THE PROBLEM ▸ Please rewrite the lines of the material as a JSON list of strings, with one string for each line and any blank lines omitted.

STORED DATA ▸
- - -

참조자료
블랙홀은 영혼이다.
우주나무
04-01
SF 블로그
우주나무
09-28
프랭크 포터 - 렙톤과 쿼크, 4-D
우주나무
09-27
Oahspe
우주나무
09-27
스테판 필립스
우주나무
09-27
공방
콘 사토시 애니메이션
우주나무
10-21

- - -

THE COMPLETED TASK ▸
[
  "참조자료",
  "블랙홀은 영혼이다.",
  "우주나무",
  "04-01",
  "SF 블로그",
  "우주나무",
  "09-28",
  "프랭크 포터 - 렙톤과 쿼크, 4-D",
  "우주나무",
  "09-27",
  "Oahspe",
  "우주나무",
  "09-27",
  "스테판 필립스",
  "우주나무",
  "09-27",
  "공방",
  "콘 사토시 애니메이션",
  "우주나무",
  "10-21"
]